Artificial Networks are Not Particularly Neural
An artificial network is a distant and distorted conceptual offspring of a now obsolete model of how neurons behave in networks. Even when the perceptron was first conceived, it was known that neurons reacted to activation from electrical pulses transmitted across synapses from other neurons arranged in complex micro-structures, not by performing an activation function to a vector-matrix product. The parameter matrix at the input of artificial neurons are summing attenuated signals, not electro-chemically reacting to pulses that may only be roughly aligned in time.

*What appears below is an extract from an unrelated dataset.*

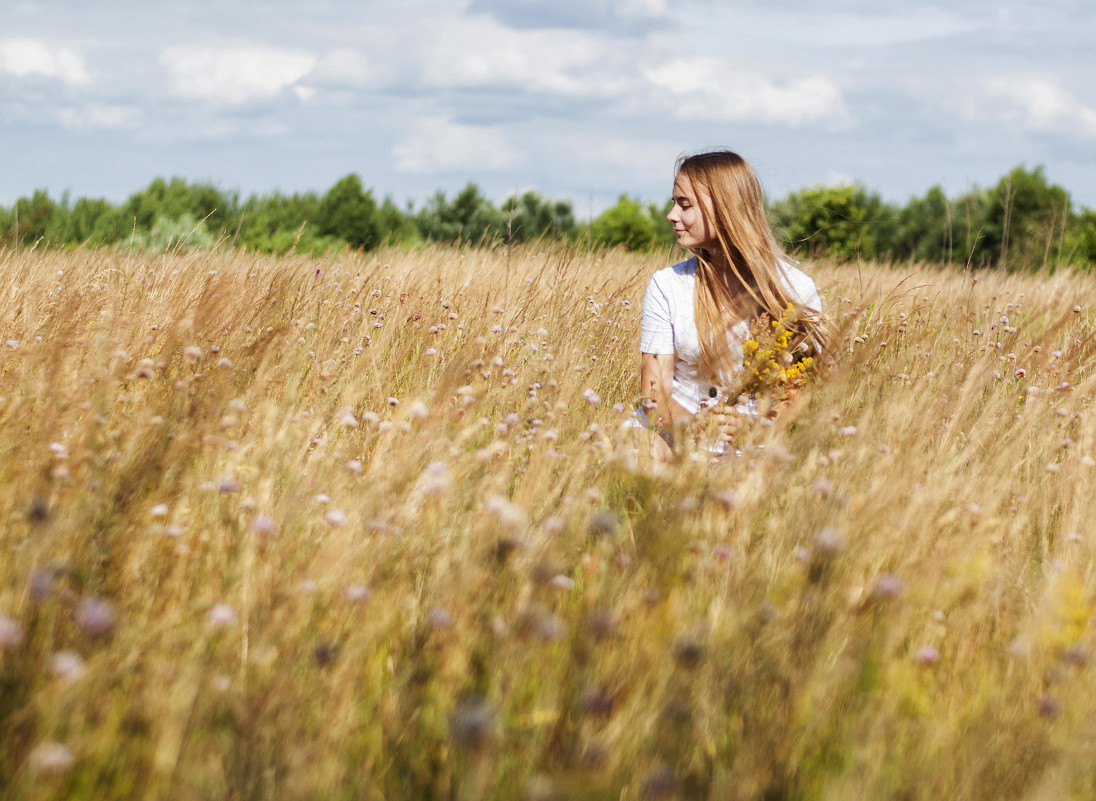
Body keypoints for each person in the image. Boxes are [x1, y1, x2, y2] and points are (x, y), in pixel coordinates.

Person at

Since then, imaging and in vetro study of neurons are revealing the complexities of neuro-plasticity (genetically directed morphing of the network topology of neurons), the many varieties of cell types, the groupings of cells to form function geometrically, and the involvement of energy metabolism in the axon.
In the human brain, chemical pathways of dozens of compounds that regulate function and comprise global and regional states and the secretion, transmission, agonist and antagonist reception, interaction, and uptake of those components is under study. There is barely, if at all, an equivalent in the environment of the artificial networks deployed today, although nothing stops us from designing such regulation systems, and some of the most recent work has pushed the envelope in that direction.
Sexual Reproduction
Artificial networks are also not brains inside individuals produced by sexual reproduction, therefore potentially exhibiting in neurological capacity the best of two parents, or the worst. We do not yet spawn artificial networks from genetic algorithms, although that has been thought of and it is likely to be researched again.
Adjusting the Basis for Comparison
In short, the basis for comparison renders it meaningless, however, with some adjustment based on the above, another similar comparison can be considered that is meaningful and on a more equal basis.
What is the difference between a college student and an artificial network that has billions of artificial neurons, well configured and attached to five senses and motor control, integrated inside a humanoid robot that has been nurtured and educated like a member of a family and a community for eighteen years since its initial deployment?
We don't know. We can't even simulate such a robotic experience of eighteen years or properly project what might happen with scientific confidence. Many of the AI components of the above are not yet well developed. When they are — and there is no particularly compelling reason to think they cannot — then we will find out together.
Research that May Provide an Answer
From further cognitive science development, real time neuron level imaging, work on the genetic expressions out of which brains grow, artificial neuron designs will likely progress beyond perceptrons and the more temporally aware LSTM, B-LSTM, and GRU varieties and the topologies of neuron arrangements may break from their current Cartesian structural limitations.
The neurons in a brain are not arranged in orthogonal rows and columns. They form clusters that exhibit closed loop feedback at low structural levels. This can be simulated by a B-LSTM type artificial network cell, but any electrical engineer schooled in digital circuit design understands that simulation and realization are miles apart in efficiency. A signal processor can run thousands of times faster than its simulation.
From development of computer vision, hearing, tactile-motor coordination, olfactory sensing, materials science support, robotic packaging, and miniature power sources far beyond what lithium batteries can produce may come humanoid robots that can learn while interacting. At that time it would probably be easy to find a family that cannot have children that would adopt an artificial child.
Scientific Rigor
Progress in these areas is necessary for such a comparison to be made on a scientific basis and for confidence in the comparison results to be published and pass peer review by serious researchers not interested in media hype, making the right career moves, or hiking their company's stock prices.